Meh. I’ve never used my x20 Max account in OpenCode because the Oauth solution was clearly “hacky”.
But to me the appeal of OpenCode is that I can mix and match APIs and local models. I have DeepSeek R1 doing research while KLM is planning and doing code reviews and o4 mini breaking down screenshots into specs while local QWEN is doing the work.
My experience with bugs has also been the exact opposite of what you described.
could it also be a short term thing to lessen the server load since now we see they just released a new set of tools for non-code work?
He is pretty popular in the AI/vibe coding niche on X and amassed a good following with his posts. Clearly the user is in the same bubble as him.
He vibe-coded Clawdbot and lots of people are spinning up their own.
https://clawd.bot/ https://github.com/clawdbot/clawdbot
He's also the guy behind https://github.com/steipete/oracle/
> For me personally, I have decided I will never be an Anthropic customer, because I refuse to do business with a company that takes its customers for granted.
Archaeologist.dev Made a Big Mistake
If guided by this morality column, Archaeologist should immediately stop using pretty-much anything they are using in their life. There's no company today that doesn't have their hands dirty. The life is a dance between choosing the least bad option, not radically cutting off any sight of "bad".
The people defending Anthropic because “muh terms of service” are completely missing the point. These are bad terms. You should not accept these terms and bet the future of your business on proprietary tooling like this. It might be a good deal right now, but they only want to lock you in so that they can screw you later.
But switching cost to a different CLI coding tool is close to zero… I truly don’t understand the argument that using Claude Code means betting your business on that particular tool. I use Claude Code daily, but if tomorrow they massively raised prices, made the tool worse, or whatever I’d just switch to a competitor and keep working like nothing happened.
To be clear, I’ve seen this sentiment across various comments not just yours, but I just don’t agree with it.
They did not.
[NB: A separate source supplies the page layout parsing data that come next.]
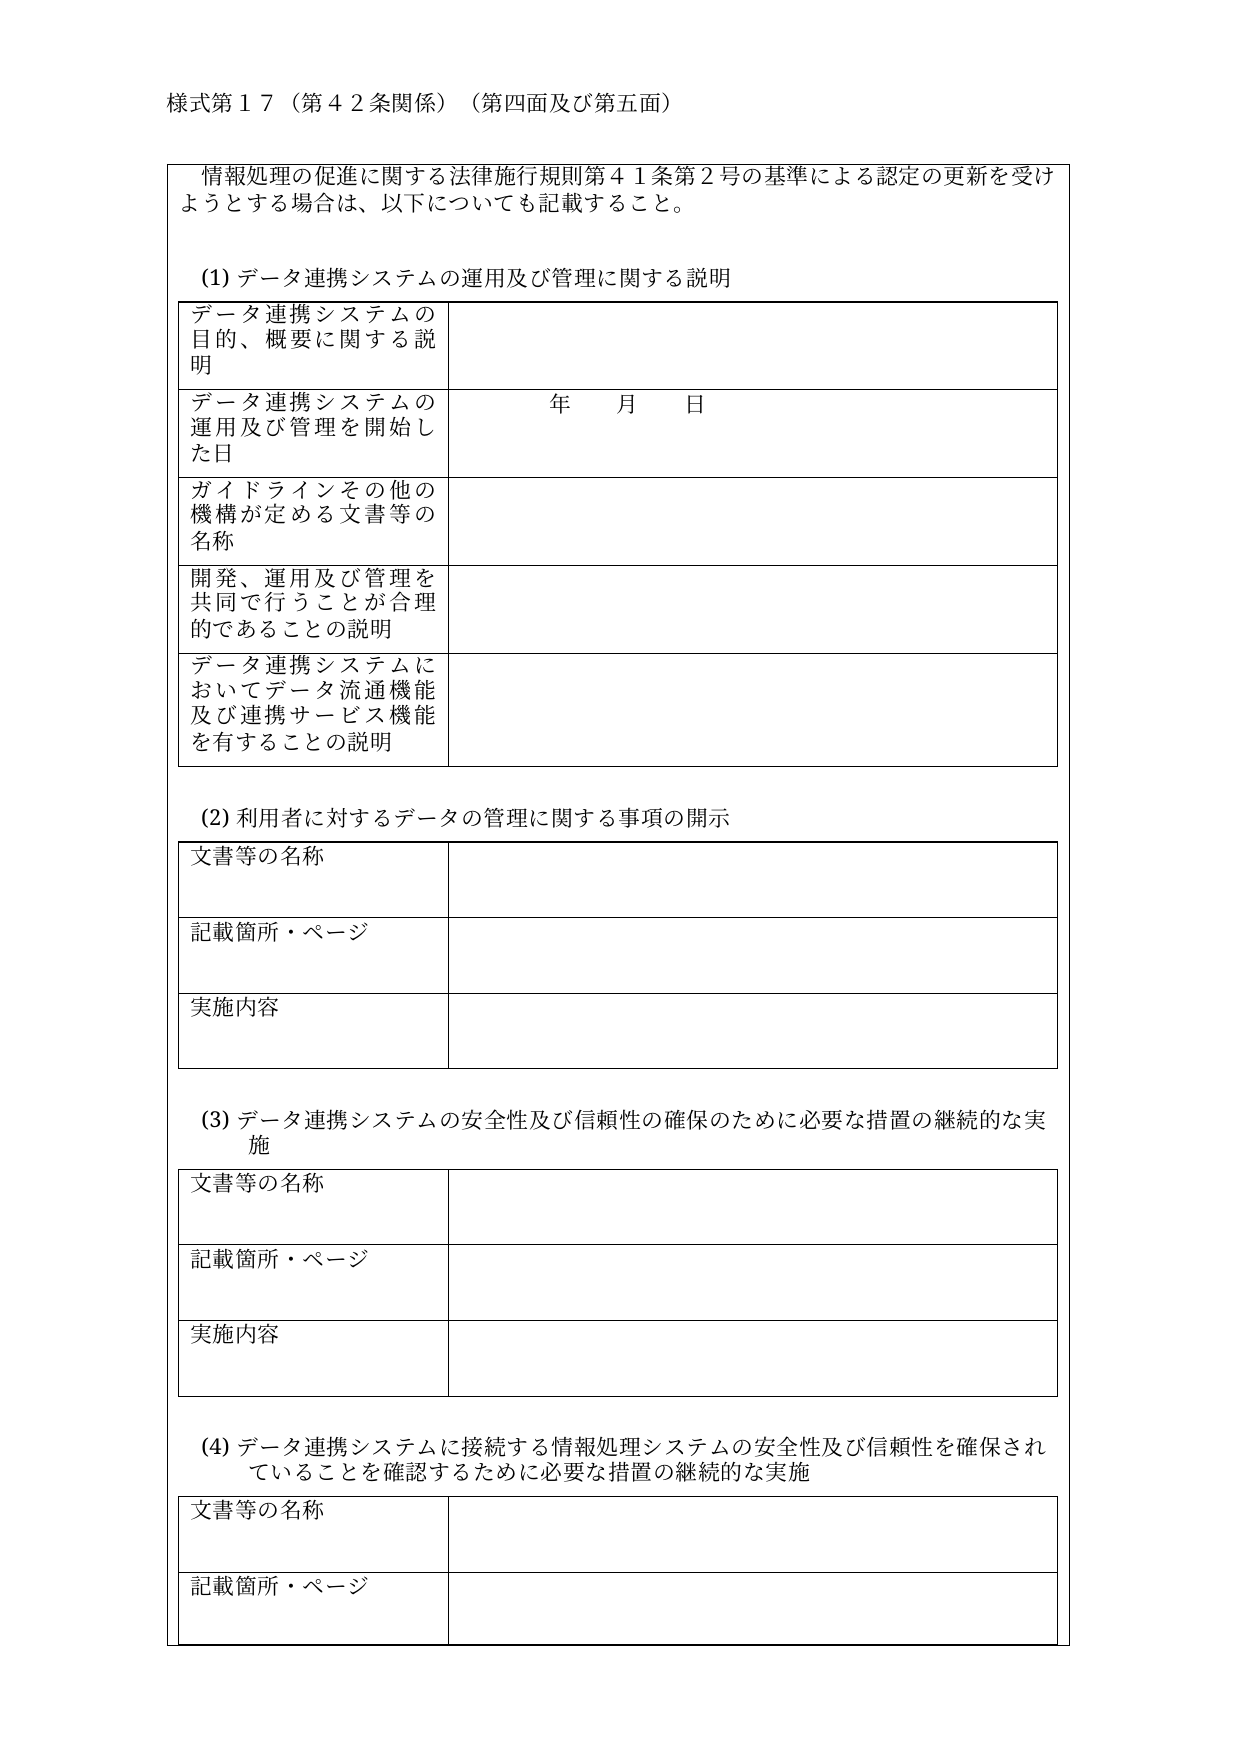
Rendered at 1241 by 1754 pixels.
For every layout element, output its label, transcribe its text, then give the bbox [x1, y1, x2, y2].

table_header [168, 165, 1069, 1644]
text 様式第１７（第４２条関係）（第四面及び第五面） [167, 89, 1070, 114]
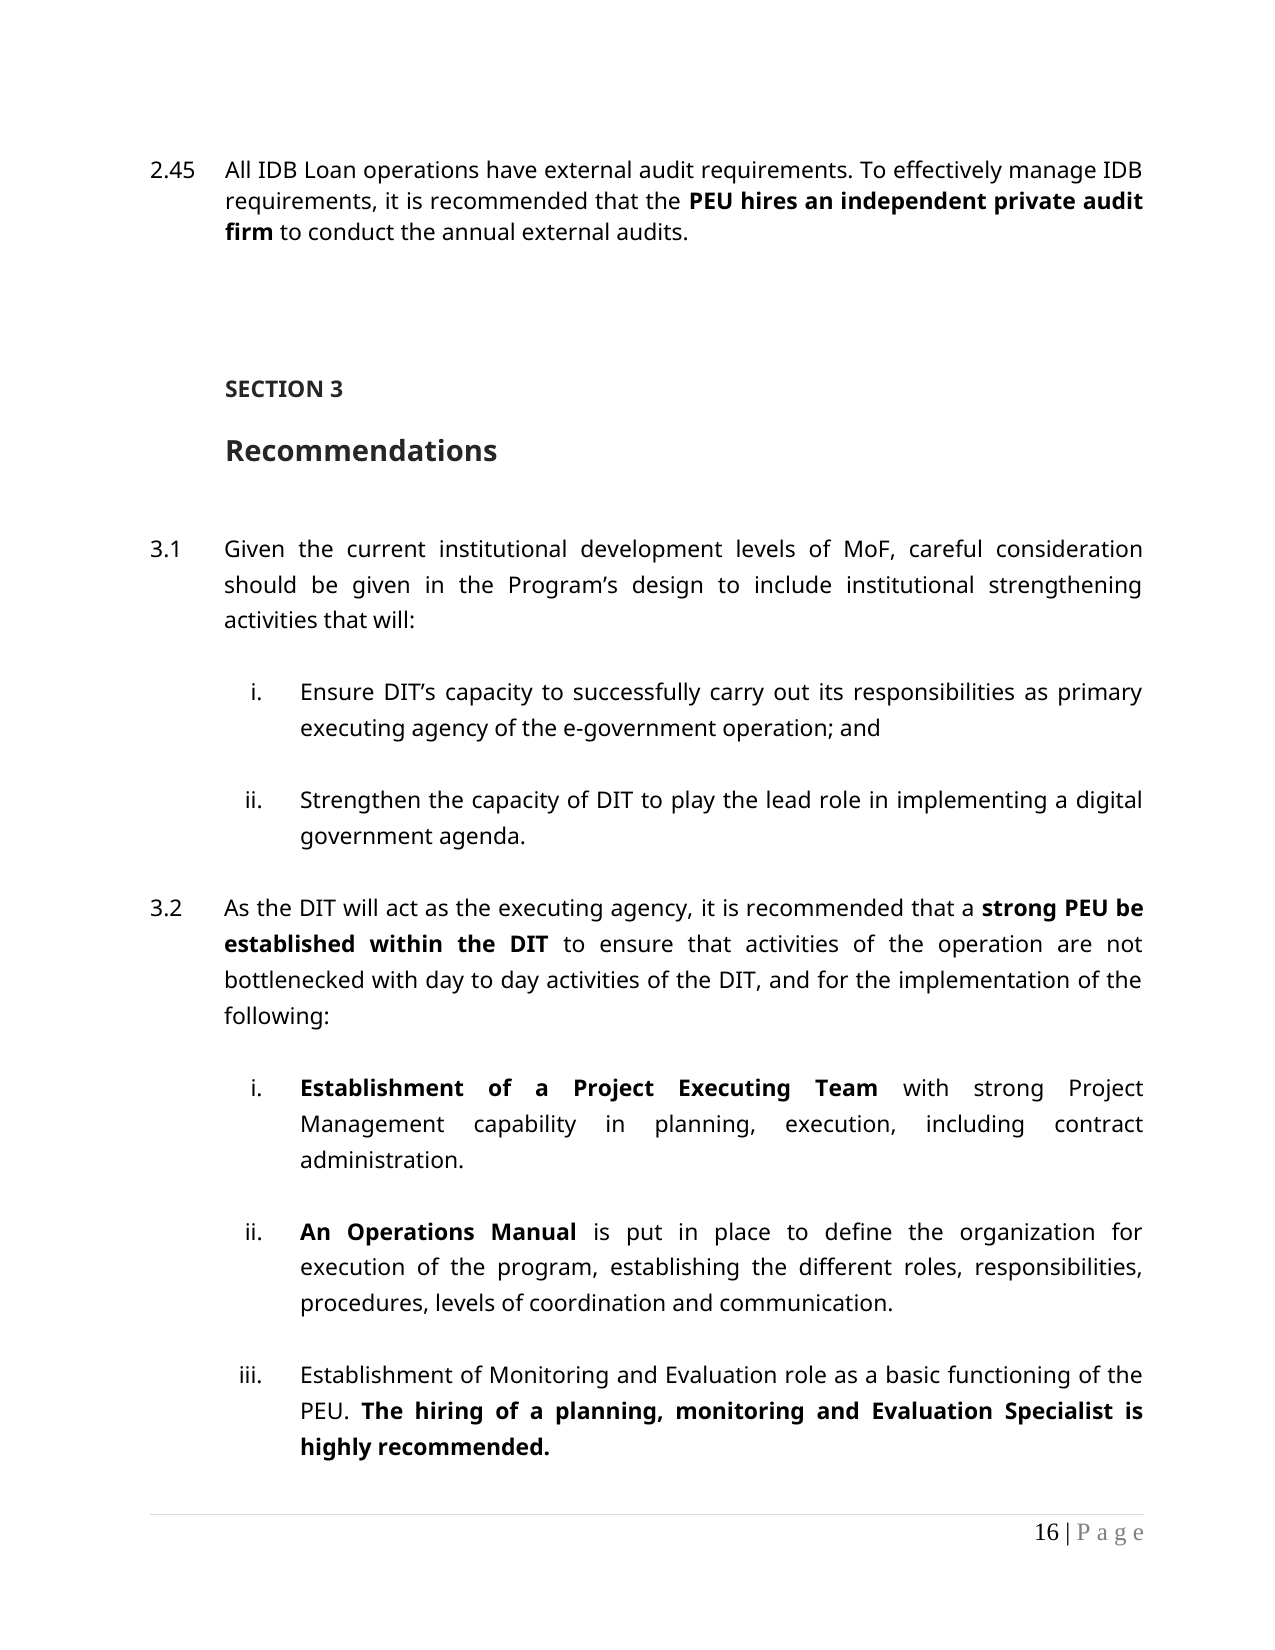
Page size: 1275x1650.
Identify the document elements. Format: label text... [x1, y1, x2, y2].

list Establishment of Monitoring and Evaluation role as a basic functioning of the PEU. The hiring of a planning, monitoring and Evaluation Specialist is highly recommended. [262, 1359, 1144, 1462]
list An Operations Manual is put in place to define the organization for execution of the program, establishing the different roles, responsibilities, procedures, levels of coordination and communication. [262, 1215, 1144, 1318]
list Ensure DIT’s capacity to successfully carry out its responsibilities as primary executing agency of the e-government operation; and [262, 676, 1144, 743]
list As the DIT will act as the executing agency, it is recommended that a strong PEU be established within the DIT to ensure that activities of the operation are not bottlenecked with day to day activities of the DIT, and for the implementation of the following: [150, 892, 1144, 1031]
list Establishment of a Project Executing Team with strong Project Management capability in planning, execution, including contract administration. [262, 1072, 1144, 1175]
text SECTION 3 [225, 373, 1144, 405]
list Strengthen the capacity of DIT to play the lead role in implementing a digital government agenda. [262, 784, 1144, 851]
list Given the current institutional development levels of MoF, careful consideration should be given in the Program’s design to include institutional strengthening activities that will: [150, 533, 1144, 636]
text Recommendations [225, 430, 1144, 470]
text 2.45 All IDB Loan operations have external audit requirements. To effectively manage IDB requirements, it is recommended that the PEU hires an independent private audit firm to conduct the annual external audits. [150, 154, 1144, 247]
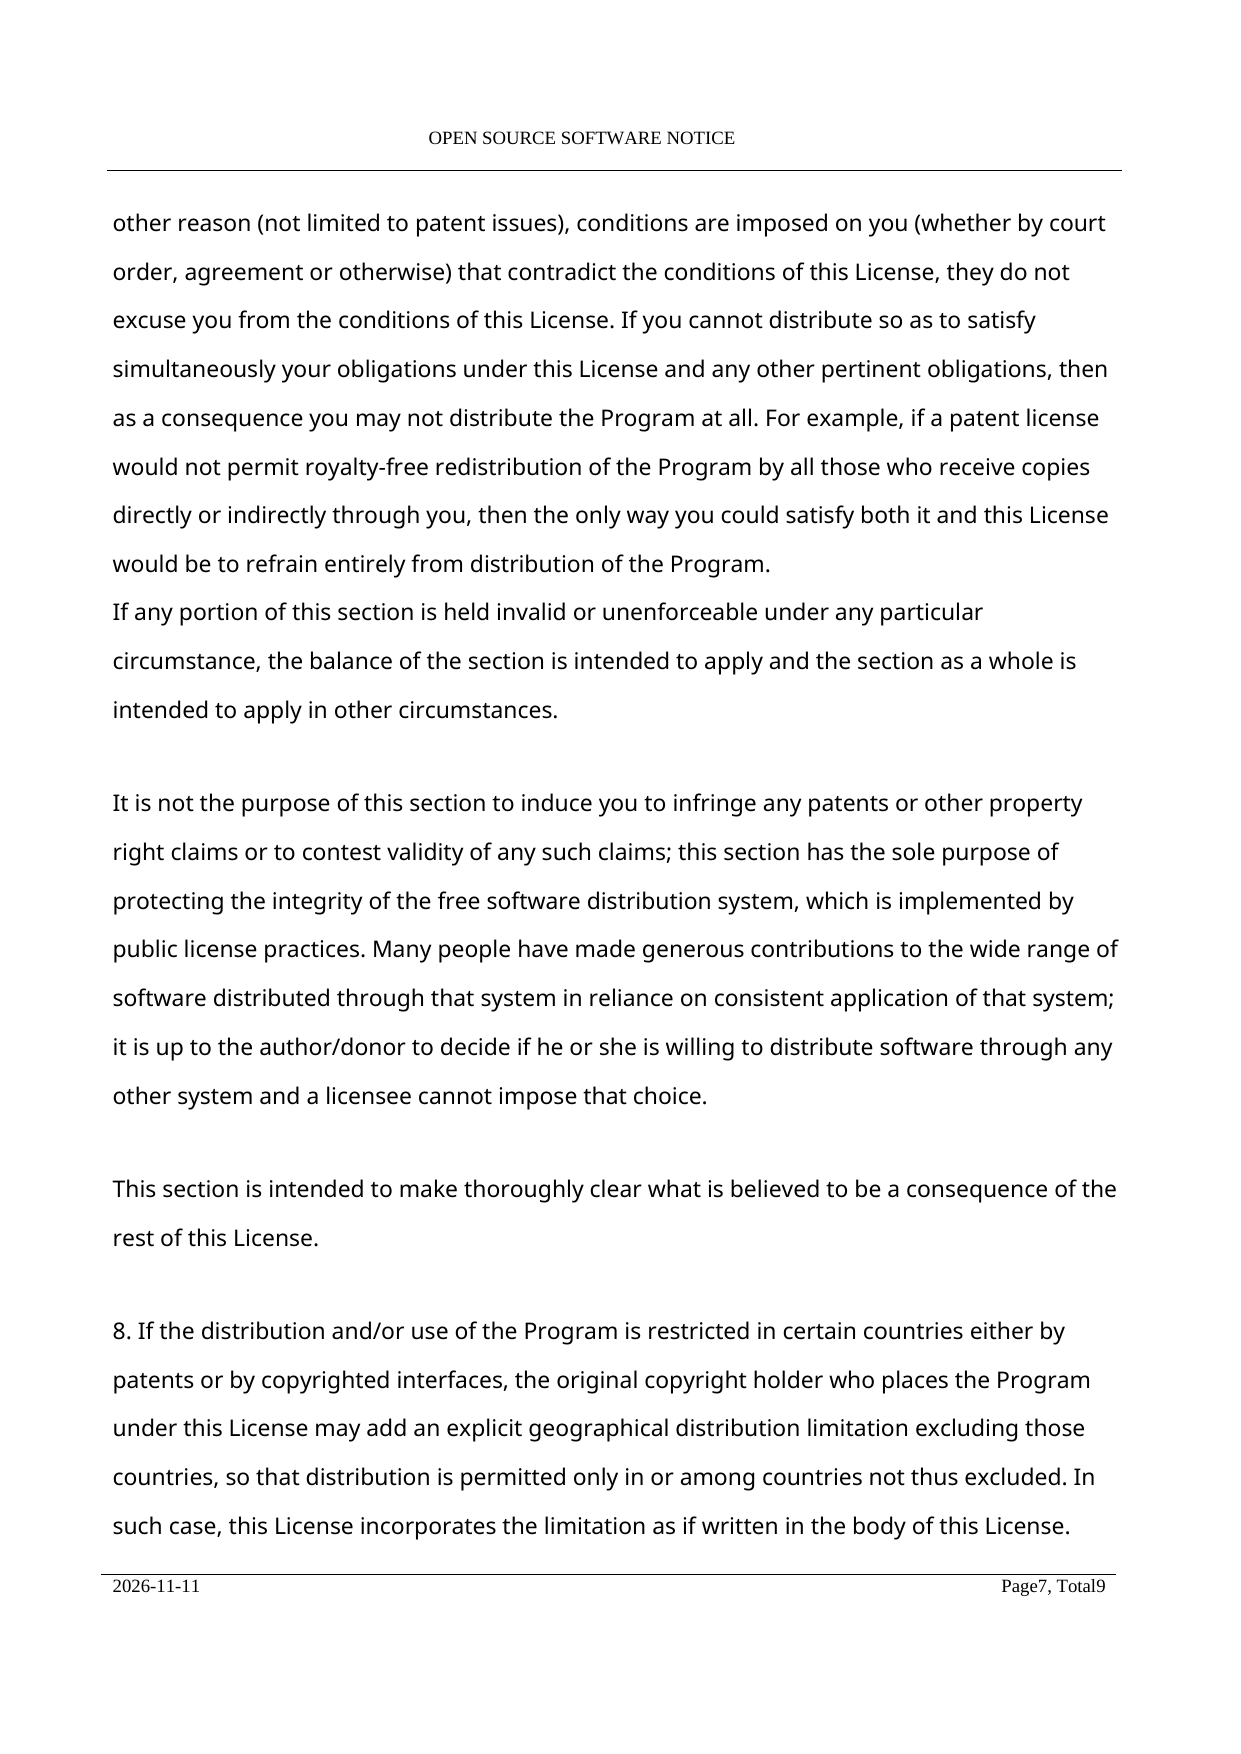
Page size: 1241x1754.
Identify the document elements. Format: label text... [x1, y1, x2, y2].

text 8. If the distribution and/or use of the Program is restricted in certain countries either by patents or by copyrighted interfaces, the original copyright holder who places the Program under this License may add an explicit geographical distribution limitation excluding those countries, so that distribution is permitted only in or among countries not thus excluded. In such case, this License incorporates the limitation as if written in the body of this License. [112, 1314, 1128, 1542]
text This section is intended to make thoroughly clear what is believed to be a consequence of the rest of this License. [112, 1172, 1128, 1253]
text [112, 206, 1128, 580]
text If any portion of this section is held invalid or unenforceable under any particular circumstance, the balance of the section is intended to apply and the section as a whole is intended to apply in other circumstances. [112, 596, 1128, 726]
text It is not the purpose of this section to induce you to infringe any patents or other property right claims or to contest validity of any such claims; this section has the sole purpose of protecting the integrity of the free software distribution system, which is implemented by public license practices. Many people have made generous contributions to the wide range of software distributed through that system in reliance on consistent application of that system; it is up to the author/donor to decide if he or she is willing to distribute software through any other system and a licensee cannot impose that choice. [112, 786, 1128, 1111]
Anthropic is protecting its huge asset: the Claude Code value chain, which has proven itself to be a winner among devs (me included, after trying everything under the sun in 2025). If anything, Anthropic's mistake is that they are incapable of monetizing their great models in the chat market, where ChatGPT reigns: ie. Anthropic did not invest in image generation, Google did and Gemini has a shot at the market now.
Apparently nobody gets the Anthropic move: they are only good at coding and that's a very thin layer. Opencode and other tools are game for collecting inputs and outputs that can later be used to train their own models - not necessarily being done now, but they could - Cursor did it. Also Opencode makes it all easily swappable, just eval something by popping another API key and let's see if Codex or GLM can replicate the CC solution. Oh, it does! So let's cancel Claude and save big bucks!
Even though CC the agent supports external providers (via the ANTHROPIC_BASE_URL env var), they are working hard on making it impossible for other models to support their every increasing agent feature set (skills, teleport and remote sessions, LSP, Chrome integration, etc). The move totally makes sense, like it or not.